I do worry about everyone near the fires in California.I see the hollow-eyed people on the news stunned as they view where their home used to be. I can't imagine. When I was 9, my grandparents home was destroyed by a tornado that also tossed them in the air, breaking bones and leaving wounds.



A week after their house was virtually eliminated, we went to see the site. Half the kitchen and the bathroom that was next to it were left, roofless, but with the towels still hanging on the rod. I found a small, ceramic owl in the middle of a field. I was told that doors from the house were found a county away. Those images have never left me. All our family spent days combing the nearby farmfields for my grandparents possessions. We managed to recover an antique clock, some photographs, other bits.
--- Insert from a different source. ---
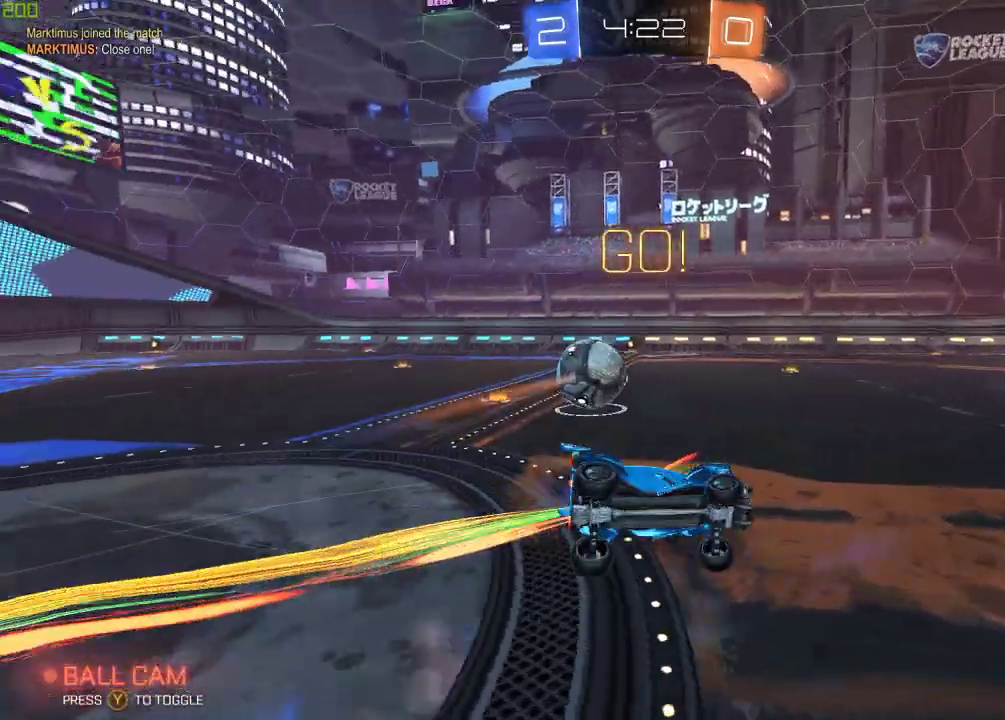
{"buttons": ["R2"], "left_stick": "down-left", "right_stick": "center", "events": [[50, "left_stick", "center"], [183, "left_stick", "down-left"]]}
But, they moved into a very modern (for 1970) house in town, away from their farm, that had a large basement to protect them from future storms. None of significance ever came. But they were ready.



I've sat in basements many nights over the years listening to the tornado sirens, knowing the weather was turning bad. No place I've lived has been damaged. Grassfires have been known to be some miles away, but I live in town and nothing has ever come here. But, because of the tornado that took my grandparents home and because I see the devastation of the fires in California, my mind occasionally reviews what we would need to evacuate. It will probably never happen, but I know to look for the pet carriers for our two cats, I've thought how we should put the computers each in their own plastic bin to put in the back of the van. I know we should take medicine and clothing and toys my son finds important.

I doubt we will ever use my knowledge of how to evacuate. We don't live where there are hurricanes, tornadoes happen too quickly to leave and I don't think the fires from Oklahoma will ever get to us. But, I seem to need to keep that list in my head so I can go about my life, ready to leave.